Passage to read:
━━━━

I was wondering if it would be useful converting this to a join would be useful. :-)

Again, not sure what the “(1=1) AND” bit is for; something to poke the query planner somehow?

The main thing I see here is that there’s nothing *in the query* that guarantees you won’t get multiple flights if there are multiple jobs for that flight whose ‘job’ value; but given the naming scheme so far, I’m guessing job is unique…?  As long as there’s something else preventing duplication I think it’s fine.

 -George

Re: [OSSTEST PATCH 05/14] sg-report-flight: Use WITH to use best index use for $flightsq
Posted by Ian Jackson 5 years, 6 months ago
George Dunlap writes ("Re: [OSSTEST PATCH 05/14] sg-report-flight: Use WITH to use best index use for $flightsq"):
> On Jul 21, 2020, at 7:41 PM, Ian Jackson <ian.jackson@eu.citrix.com> wrote:
> > After:
> >      WITH sub AS (
> >        SELECT DISTINCT flight, blessing
> >             FROM flights
> >             JOIN runvars r1 USING (flight)

━━━━

Dataset excerpts:

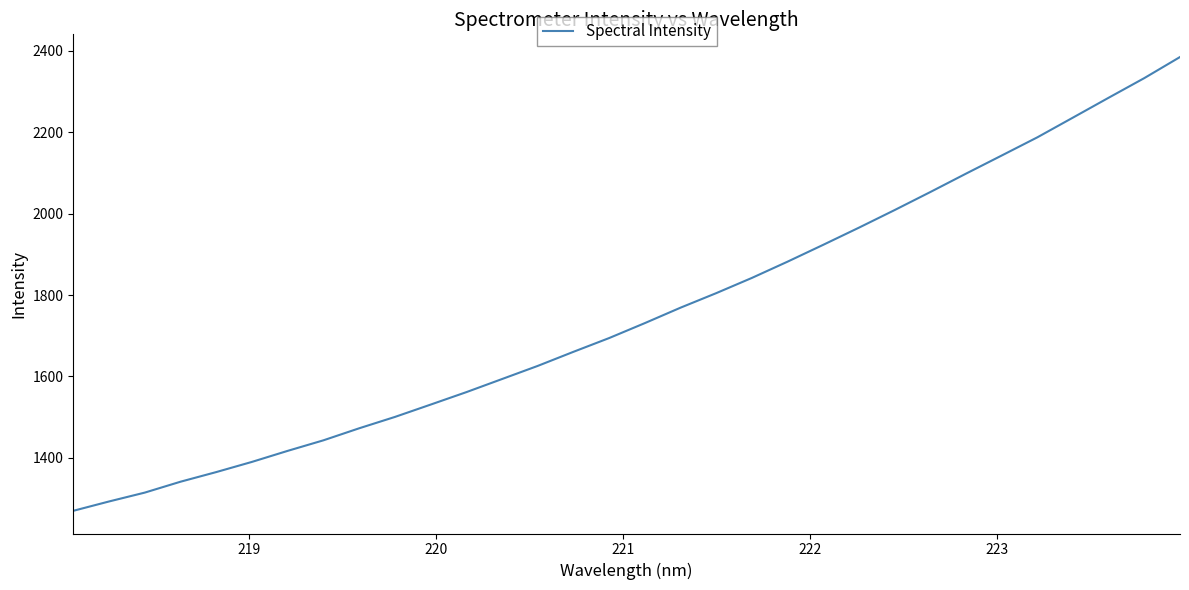

What is the greatest value displayed?

2385.1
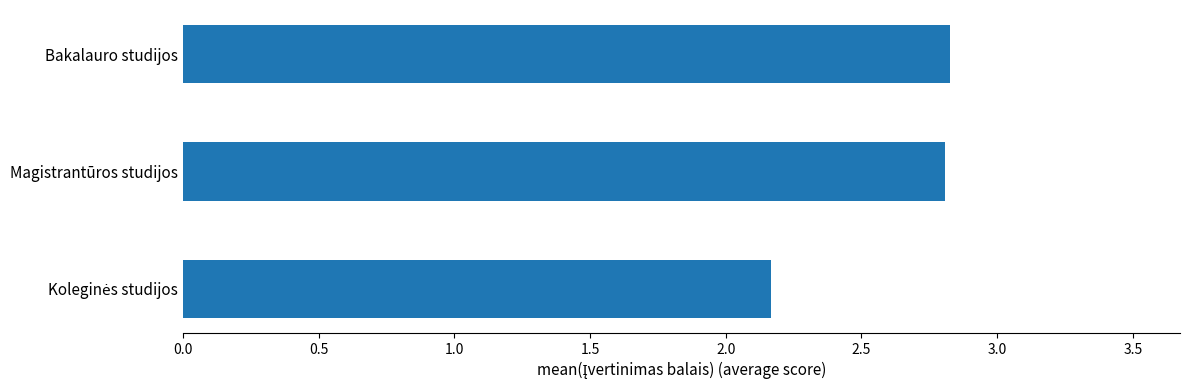

Is it true that the value at Magistrantūros studijos is 4.1?

False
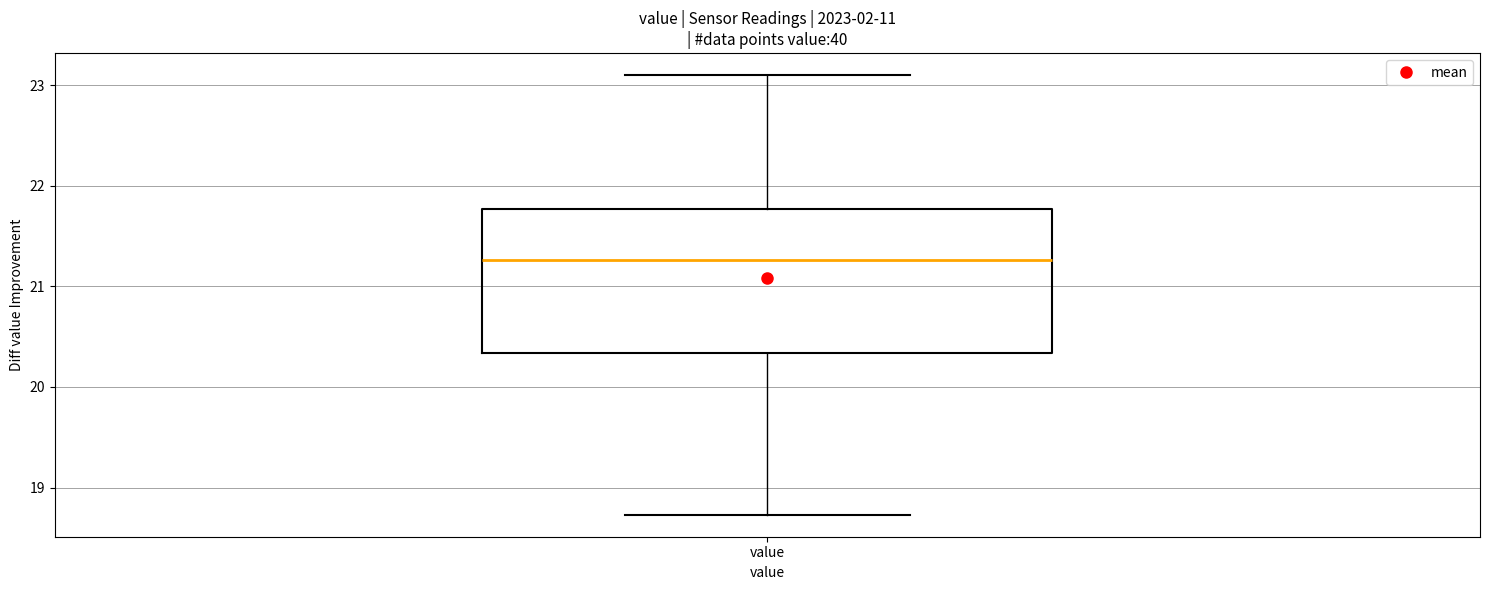

Transcribe this box plot: give where the median line is, the range the box spans, and where the two whiskers end, as read against the y-axis. The values are not printed on the chart, so give them approximately, as read against the axis.

median 21.3, box 20.3 to 21.8, whiskers 18.7 to 23.1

━━━━

Work instruction 1: Write out the passage of the thread excerpt from "I was wondering" to "query planner somehow?".
Work instruction 2: Format all lines of the records as a Markdown table with the columns Row and Line, omitting blank lines. Leave the pictures out of the answer.
The thread excerpt and the records are unrelated and should be treated separately.

Response area 1:
I was wondering if it would be useful converting this to a join would be useful. :-)

Again, not sure what the “(1=1) AND” bit is for; something to poke the query planner somehow?

Response area 2:
| Row | Line |
|---|---|
| 1 | What is the greatest value displayed? |
| 2 | 2385.1 |
| 3 | Is it true that the value at Magistrantūros studijos is 4.1? |
| 4 | False |
| 5 | Transcribe this box plot: give where the median line is, the range the box spans, and where the two whiskers end, as read against the y-axis. The values are not printed on the chart, so give them approximately, as read against the axis. |
| 6 | median 21.3, box 20.3 to 21.8, whiskers 18.7 to 23.1 |